What the task asks:
Your task is to transcribe the records exactly, skipping every image.

Material for this task:
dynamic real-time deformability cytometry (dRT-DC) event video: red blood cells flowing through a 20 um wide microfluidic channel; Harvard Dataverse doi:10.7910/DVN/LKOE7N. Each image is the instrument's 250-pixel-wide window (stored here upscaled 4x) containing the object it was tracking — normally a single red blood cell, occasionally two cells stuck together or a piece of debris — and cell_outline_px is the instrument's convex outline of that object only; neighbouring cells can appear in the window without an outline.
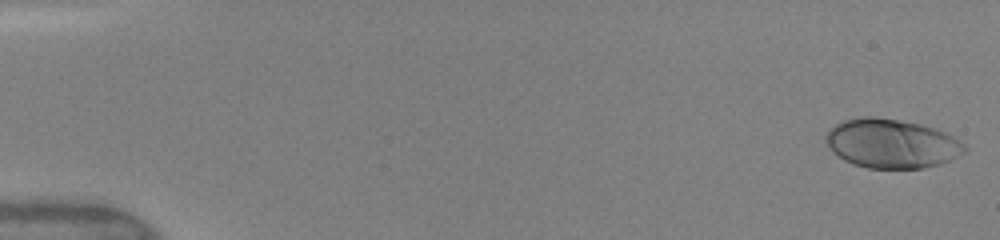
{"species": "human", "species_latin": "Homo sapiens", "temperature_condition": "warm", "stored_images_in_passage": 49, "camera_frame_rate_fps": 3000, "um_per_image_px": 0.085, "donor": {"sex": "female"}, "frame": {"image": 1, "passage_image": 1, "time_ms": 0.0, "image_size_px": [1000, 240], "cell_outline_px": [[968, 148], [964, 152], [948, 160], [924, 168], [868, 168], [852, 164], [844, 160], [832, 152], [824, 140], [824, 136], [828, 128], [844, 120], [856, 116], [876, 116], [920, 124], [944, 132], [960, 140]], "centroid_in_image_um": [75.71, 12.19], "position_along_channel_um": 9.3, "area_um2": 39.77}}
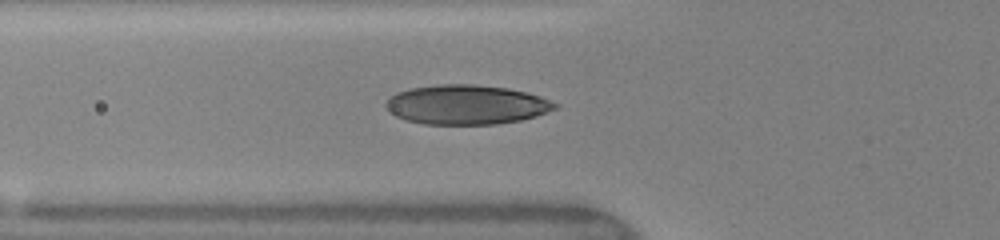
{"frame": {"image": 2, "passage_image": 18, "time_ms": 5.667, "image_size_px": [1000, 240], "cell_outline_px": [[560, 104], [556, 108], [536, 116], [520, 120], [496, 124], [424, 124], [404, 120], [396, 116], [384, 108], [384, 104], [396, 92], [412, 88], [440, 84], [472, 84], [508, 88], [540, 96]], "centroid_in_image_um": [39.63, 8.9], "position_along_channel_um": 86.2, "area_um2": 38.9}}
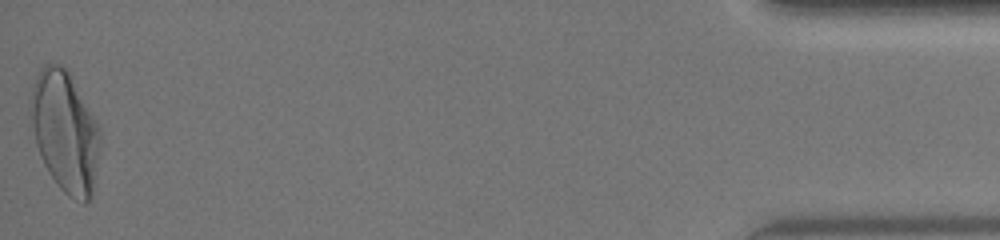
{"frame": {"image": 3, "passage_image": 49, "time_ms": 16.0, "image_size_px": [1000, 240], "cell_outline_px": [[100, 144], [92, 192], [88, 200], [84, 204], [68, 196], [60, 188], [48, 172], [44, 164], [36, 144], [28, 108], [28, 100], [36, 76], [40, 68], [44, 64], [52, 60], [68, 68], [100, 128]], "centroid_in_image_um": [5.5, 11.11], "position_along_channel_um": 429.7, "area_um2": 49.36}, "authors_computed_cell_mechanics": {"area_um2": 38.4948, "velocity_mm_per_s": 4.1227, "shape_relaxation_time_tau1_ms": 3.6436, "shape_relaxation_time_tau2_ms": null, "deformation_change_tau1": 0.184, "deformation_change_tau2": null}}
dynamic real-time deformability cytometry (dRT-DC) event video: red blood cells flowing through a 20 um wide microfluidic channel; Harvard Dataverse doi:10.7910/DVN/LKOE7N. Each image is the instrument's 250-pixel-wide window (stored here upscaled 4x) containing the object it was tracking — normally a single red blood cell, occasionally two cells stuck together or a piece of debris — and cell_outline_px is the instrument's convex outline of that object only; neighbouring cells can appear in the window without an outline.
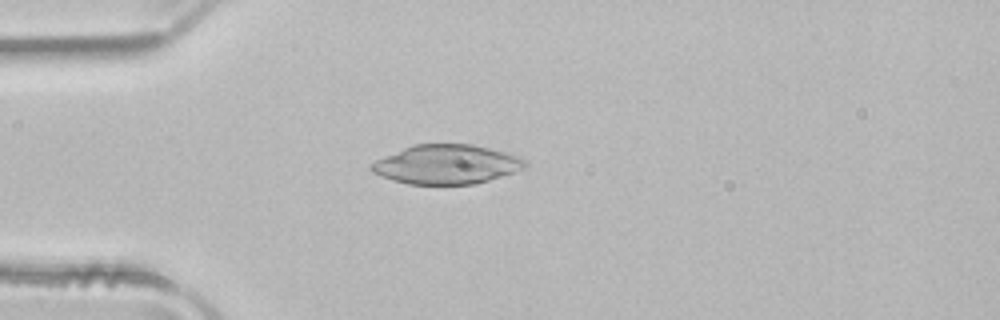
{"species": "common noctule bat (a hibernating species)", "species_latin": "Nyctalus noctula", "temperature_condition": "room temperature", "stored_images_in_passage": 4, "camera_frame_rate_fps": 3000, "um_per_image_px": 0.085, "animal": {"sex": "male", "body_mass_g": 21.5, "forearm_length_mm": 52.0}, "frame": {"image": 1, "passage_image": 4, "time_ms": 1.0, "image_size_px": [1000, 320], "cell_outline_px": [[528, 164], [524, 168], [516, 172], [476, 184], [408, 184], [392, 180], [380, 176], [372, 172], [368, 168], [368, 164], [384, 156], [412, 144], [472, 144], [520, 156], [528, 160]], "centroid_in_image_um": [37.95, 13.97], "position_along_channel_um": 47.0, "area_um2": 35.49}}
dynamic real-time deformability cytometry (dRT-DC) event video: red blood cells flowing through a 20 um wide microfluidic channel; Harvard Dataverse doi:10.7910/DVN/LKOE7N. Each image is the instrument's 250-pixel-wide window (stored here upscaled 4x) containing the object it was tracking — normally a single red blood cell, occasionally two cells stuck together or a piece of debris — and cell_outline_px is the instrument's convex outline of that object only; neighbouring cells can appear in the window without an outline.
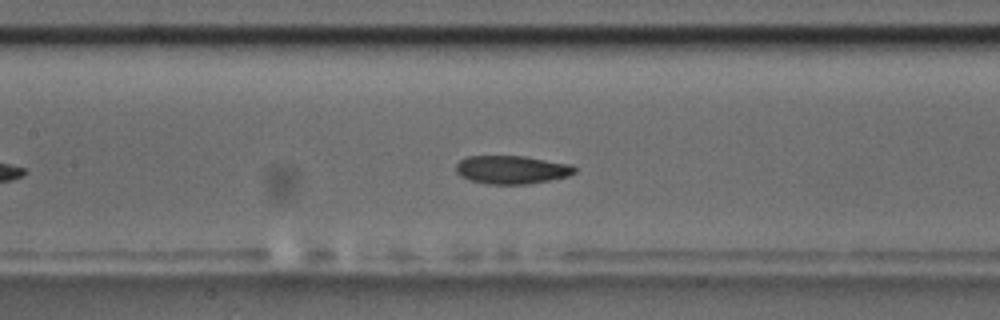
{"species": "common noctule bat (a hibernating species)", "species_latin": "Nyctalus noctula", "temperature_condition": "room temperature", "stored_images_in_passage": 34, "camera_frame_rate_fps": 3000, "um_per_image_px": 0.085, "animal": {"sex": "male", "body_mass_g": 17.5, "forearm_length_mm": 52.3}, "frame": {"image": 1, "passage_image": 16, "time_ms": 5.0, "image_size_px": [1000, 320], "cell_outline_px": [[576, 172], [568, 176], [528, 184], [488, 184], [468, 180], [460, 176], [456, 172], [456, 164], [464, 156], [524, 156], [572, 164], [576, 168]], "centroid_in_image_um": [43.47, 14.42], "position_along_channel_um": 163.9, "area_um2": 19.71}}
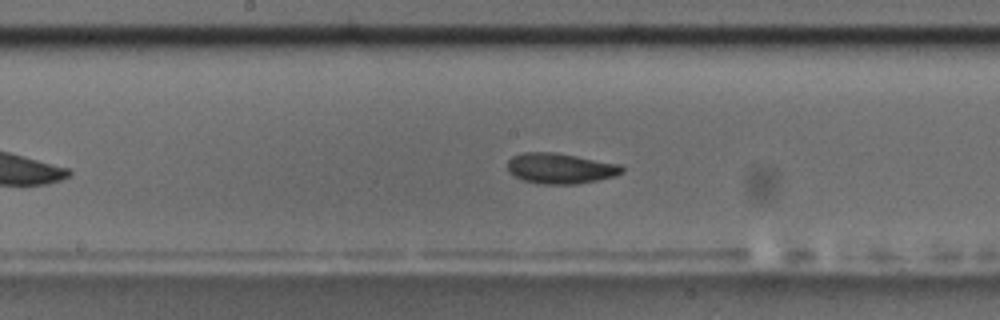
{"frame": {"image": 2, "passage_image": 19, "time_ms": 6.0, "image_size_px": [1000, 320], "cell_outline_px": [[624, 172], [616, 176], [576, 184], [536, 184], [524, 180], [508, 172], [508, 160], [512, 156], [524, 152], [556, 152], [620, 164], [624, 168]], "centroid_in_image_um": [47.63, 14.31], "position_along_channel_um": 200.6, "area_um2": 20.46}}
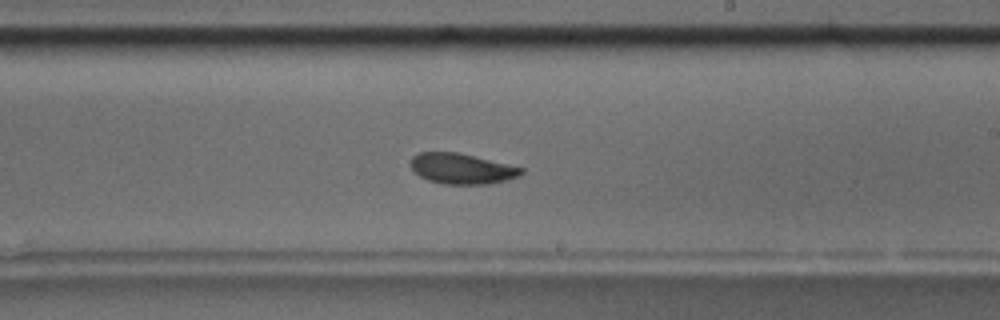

Task solution:
dynamic real-time deformability cytometry (dRT-DC) event video: red blood cells flowing through a 20 um wide microfluidic channel; Harvard Dataverse doi:10.7910/DVN/LKOE7N. Each image is the instrument's 250-pixel-wide window (stored here upscaled 4x) containing the object it was tracking — normally a single red blood cell, occasionally two cells stuck together or a piece of debris — and cell_outline_px is the instrument's convex outline of that object only; neighbouring cells can appear in the window without an outline.
{"species": "human", "species_latin": "Homo sapiens", "temperature_condition": "warm", "stored_images_in_passage": 49, "camera_frame_rate_fps": 3000, "um_per_image_px": 0.085, "donor": {"sex": "female"}, "frame": {"image": 1, "passage_image": 1, "time_ms": 0.0, "image_size_px": [1000, 240], "cell_outline_px": [[968, 148], [964, 152], [948, 160], [924, 168], [868, 168], [852, 164], [844, 160], [832, 152], [824, 140], [824, 136], [828, 128], [844, 120], [856, 116], [876, 116], [920, 124], [944, 132], [960, 140]], "centroid_in_image_um": [75.71, 12.19], "position_along_channel_um": 9.3, "area_um2": 39.77}}
{"frame": {"image": 2, "passage_image": 18, "time_ms": 5.667, "image_size_px": [1000, 240], "cell_outline_px": [[560, 104], [556, 108], [536, 116], [520, 120], [496, 124], [424, 124], [404, 120], [396, 116], [384, 108], [384, 104], [396, 92], [412, 88], [440, 84], [472, 84], [508, 88], [540, 96]], "centroid_in_image_um": [39.63, 8.9], "position_along_channel_um": 86.2, "area_um2": 38.9}}
{"frame": {"image": 3, "passage_image": 49, "time_ms": 16.0, "image_size_px": [1000, 240], "cell_outline_px": [[100, 144], [92, 192], [88, 200], [84, 204], [68, 196], [60, 188], [48, 172], [44, 164], [36, 144], [28, 108], [28, 100], [36, 76], [40, 68], [44, 64], [52, 60], [68, 68], [100, 128]], "centroid_in_image_um": [5.5, 11.11], "position_along_channel_um": 429.7, "area_um2": 49.36}, "authors_computed_cell_mechanics": {"area_um2": 38.4948, "velocity_mm_per_s": 4.1227, "shape_relaxation_time_tau1_ms": 3.6436, "shape_relaxation_time_tau2_ms": null, "deformation_change_tau1": 0.184, "deformation_change_tau2": null}}
dynamic real-time deformability cytometry (dRT-DC) event video: red blood cells flowing through a 20 um wide microfluidic channel; Harvard Dataverse doi:10.7910/DVN/LKOE7N. Each image is the instrument's 250-pixel-wide window (stored here upscaled 4x) containing the object it was tracking — normally a single red blood cell, occasionally two cells stuck together or a piece of debris — and cell_outline_px is the instrument's convex outline of that object only; neighbouring cells can appear in the window without an outline.
{"species": "common noctule bat (a hibernating species)", "species_latin": "Nyctalus noctula", "temperature_condition": "room temperature", "stored_images_in_passage": 4, "camera_frame_rate_fps": 3000, "um_per_image_px": 0.085, "animal": {"sex": "male", "body_mass_g": 21.5, "forearm_length_mm": 52.0}, "frame": {"image": 1, "passage_image": 4, "time_ms": 1.0, "image_size_px": [1000, 320], "cell_outline_px": [[528, 164], [524, 168], [516, 172], [476, 184], [408, 184], [392, 180], [380, 176], [372, 172], [368, 168], [368, 164], [384, 156], [412, 144], [472, 144], [520, 156], [528, 160]], "centroid_in_image_um": [37.95, 13.97], "position_along_channel_um": 47.0, "area_um2": 35.49}}
dynamic real-time deformability cytometry (dRT-DC) event video: red blood cells flowing through a 20 um wide microfluidic channel; Harvard Dataverse doi:10.7910/DVN/LKOE7N. Each image is the instrument's 250-pixel-wide window (stored here upscaled 4x) containing the object it was tracking — normally a single red blood cell, occasionally two cells stuck together or a piece of debris — and cell_outline_px is the instrument's convex outline of that object only; neighbouring cells can appear in the window without an outline.
{"species": "common noctule bat (a hibernating species)", "species_latin": "Nyctalus noctula", "temperature_condition": "room temperature", "stored_images_in_passage": 34, "camera_frame_rate_fps": 3000, "um_per_image_px": 0.085, "animal": {"sex": "male", "body_mass_g": 17.5, "forearm_length_mm": 52.3}, "frame": {"image": 1, "passage_image": 16, "time_ms": 5.0, "image_size_px": [1000, 320], "cell_outline_px": [[576, 172], [568, 176], [528, 184], [488, 184], [468, 180], [460, 176], [456, 172], [456, 164], [464, 156], [524, 156], [572, 164], [576, 168]], "centroid_in_image_um": [43.47, 14.42], "position_along_channel_um": 163.9, "area_um2": 19.71}}
{"frame": {"image": 2, "passage_image": 19, "time_ms": 6.0, "image_size_px": [1000, 320], "cell_outline_px": [[624, 172], [616, 176], [576, 184], [536, 184], [524, 180], [508, 172], [508, 160], [512, 156], [524, 152], [556, 152], [620, 164], [624, 168]], "centroid_in_image_um": [47.63, 14.31], "position_along_channel_um": 200.6, "area_um2": 20.46}}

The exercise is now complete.